TASK REQUIREMENTS:
Reproduce word for word the lines from the one containing "phylum: Cnidaria" through the last line.

Dataset items
START
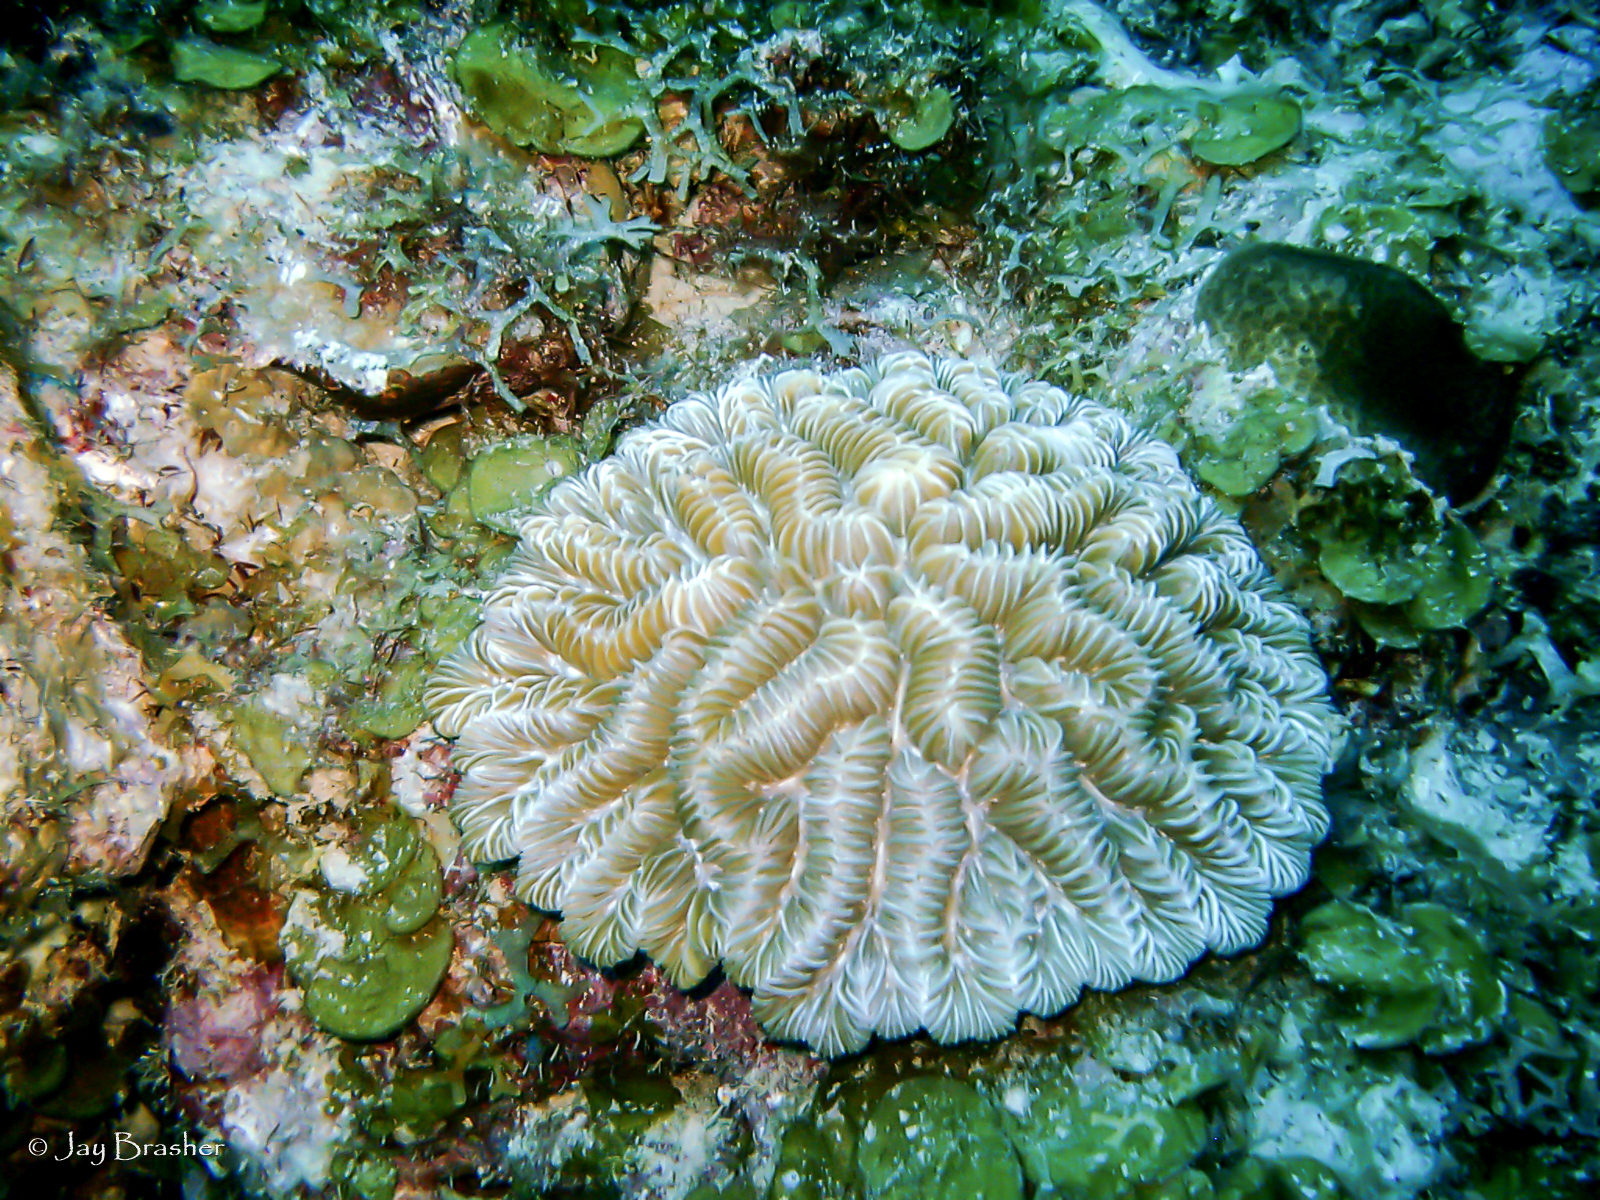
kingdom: Animalia
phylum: Cnidaria
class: Anthozoa
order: Scleractinia
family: Meandrinidae
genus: Meandrina
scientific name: Meandrina meandrites
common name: Maze coral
END
RESULT FOR THIS TASK:
phylum: Cnidaria
class: Anthozoa
order: Scleractinia
family: Meandrinidae
genus: Meandrina
scientific name: Meandrina meandrites
common name: Maze coral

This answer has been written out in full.